**TASK STATEMENT**
Exclude the pictures from your copy, and reproduce each entry below verbatim.

**MATERIAL SUPPLIED**
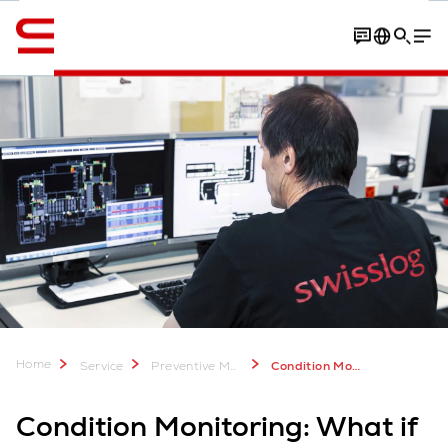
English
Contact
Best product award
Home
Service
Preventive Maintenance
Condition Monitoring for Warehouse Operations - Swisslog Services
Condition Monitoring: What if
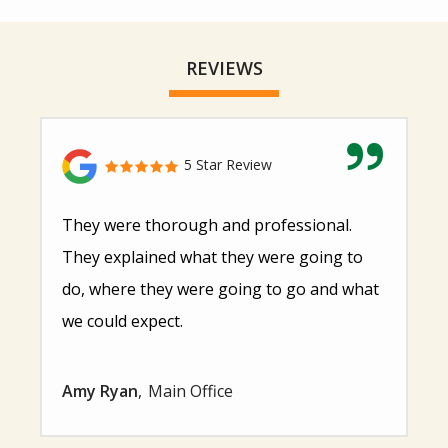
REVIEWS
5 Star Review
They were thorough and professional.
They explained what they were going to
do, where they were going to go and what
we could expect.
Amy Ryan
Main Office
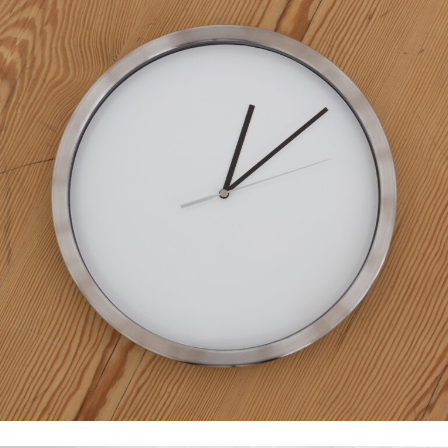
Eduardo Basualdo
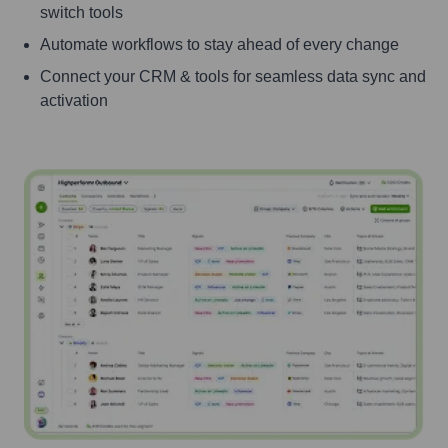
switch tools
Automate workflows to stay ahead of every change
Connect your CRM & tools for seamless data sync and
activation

**RESULT OF THIS EXERCISE**
English
Contact
Best product award
Home
Service
Preventive Maintenance
Condition Monitoring for Warehouse Operations - Swisslog Services
Condition Monitoring: What if
REVIEWS
5 Star Review
They were thorough and professional.
They explained what they were going to
do, where they were going to go and what
we could expect.
Amy Ryan
Main Office
Eduardo Basualdo
switch tools
Automate workflows to stay ahead of every change
Connect your CRM & tools for seamless data sync and
activation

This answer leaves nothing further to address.